--- Instructions for the task ---
Please reproduce the items below with "top-left" swapped for "upper-left" and nothing else changed. Omit the pictures.

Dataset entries
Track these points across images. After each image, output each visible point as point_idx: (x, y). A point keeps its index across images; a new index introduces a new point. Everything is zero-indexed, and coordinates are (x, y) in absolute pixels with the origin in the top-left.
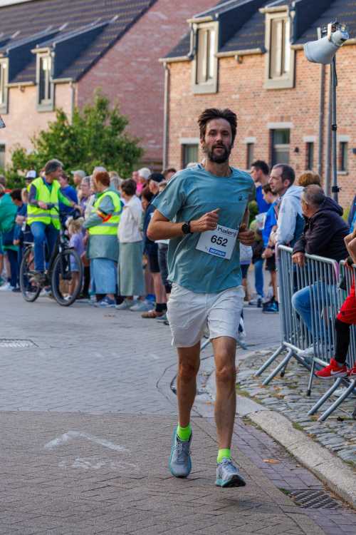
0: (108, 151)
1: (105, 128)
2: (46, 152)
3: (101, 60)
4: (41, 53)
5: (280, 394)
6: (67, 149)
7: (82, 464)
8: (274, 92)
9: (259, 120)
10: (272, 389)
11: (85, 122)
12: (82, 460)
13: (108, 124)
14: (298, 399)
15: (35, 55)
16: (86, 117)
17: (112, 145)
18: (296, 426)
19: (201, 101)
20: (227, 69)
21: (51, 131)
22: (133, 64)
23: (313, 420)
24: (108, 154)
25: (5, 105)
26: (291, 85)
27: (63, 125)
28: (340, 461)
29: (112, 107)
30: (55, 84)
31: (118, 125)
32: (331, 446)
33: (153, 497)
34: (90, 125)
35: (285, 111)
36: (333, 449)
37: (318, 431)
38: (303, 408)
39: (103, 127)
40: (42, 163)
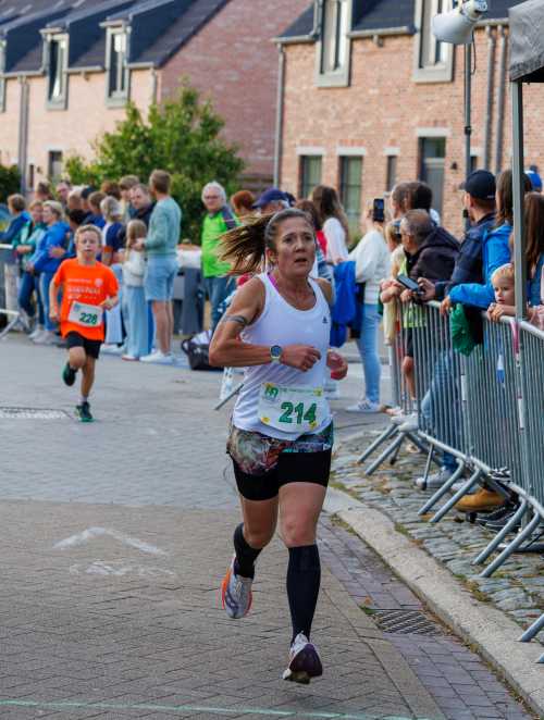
0: (196, 162)
1: (192, 131)
2: (111, 161)
3: (195, 39)
4: (113, 27)
5: (385, 487)
6: (140, 159)
7: (99, 568)
8: (425, 87)
9: (406, 124)
10: (377, 480)
11: (165, 122)
12: (101, 563)
13: (196, 126)
14: (409, 494)
15: (104, 30)
16: (167, 116)
17: (202, 153)
18: (399, 528)
19: (327, 97)
20: (363, 53)
21: (119, 134)
22: (237, 45)
23: (422, 521)
24: (196, 166)
25: (63, 96)
26: (449, 78)
27: (136, 126)
28: (448, 574)
29: (202, 103)
30: (131, 70)
31: (211, 127)
32: (440, 555)
33: (189, 613)
34: (171, 127)
35: (440, 112)
36: (442, 559)
37: (426, 535)
38: (414, 505)
39: (189, 129)
40: (105, 176)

--- Response for this exercise ---
Track these points across images. After each image, output each visible point as point_idx: (x, y). A point keeps its index across images; a new index introduces a new point. Everything is zero-indexed, and coordinates are (x, y) in absolute pixels with the origin in the upper-left.
0: (108, 151)
1: (105, 128)
2: (46, 152)
3: (101, 60)
4: (41, 53)
5: (280, 394)
6: (67, 149)
7: (82, 464)
8: (274, 92)
9: (259, 120)
10: (272, 389)
11: (85, 122)
12: (82, 460)
13: (108, 124)
14: (298, 399)
15: (35, 55)
16: (86, 117)
17: (112, 145)
18: (296, 426)
19: (201, 101)
20: (227, 69)
21: (51, 131)
22: (133, 64)
23: (313, 420)
24: (108, 154)
25: (5, 105)
26: (291, 85)
27: (63, 125)
28: (340, 461)
29: (112, 107)
30: (55, 84)
31: (118, 125)
32: (331, 446)
33: (153, 497)
34: (90, 125)
35: (285, 111)
36: (333, 449)
37: (318, 431)
38: (303, 408)
39: (103, 127)
40: (42, 163)
0: (196, 162)
1: (192, 131)
2: (111, 161)
3: (195, 39)
4: (113, 27)
5: (385, 487)
6: (140, 159)
7: (99, 568)
8: (425, 87)
9: (406, 124)
10: (377, 480)
11: (165, 122)
12: (101, 563)
13: (196, 126)
14: (409, 494)
15: (104, 30)
16: (167, 116)
17: (202, 153)
18: (399, 528)
19: (327, 97)
20: (363, 53)
21: (119, 134)
22: (237, 45)
23: (422, 521)
24: (196, 166)
25: (63, 96)
26: (449, 78)
27: (136, 126)
28: (448, 574)
29: (202, 103)
30: (131, 70)
31: (211, 127)
32: (440, 555)
33: (189, 613)
34: (171, 127)
35: (440, 112)
36: (442, 559)
37: (426, 535)
38: (414, 505)
39: (189, 129)
40: (105, 176)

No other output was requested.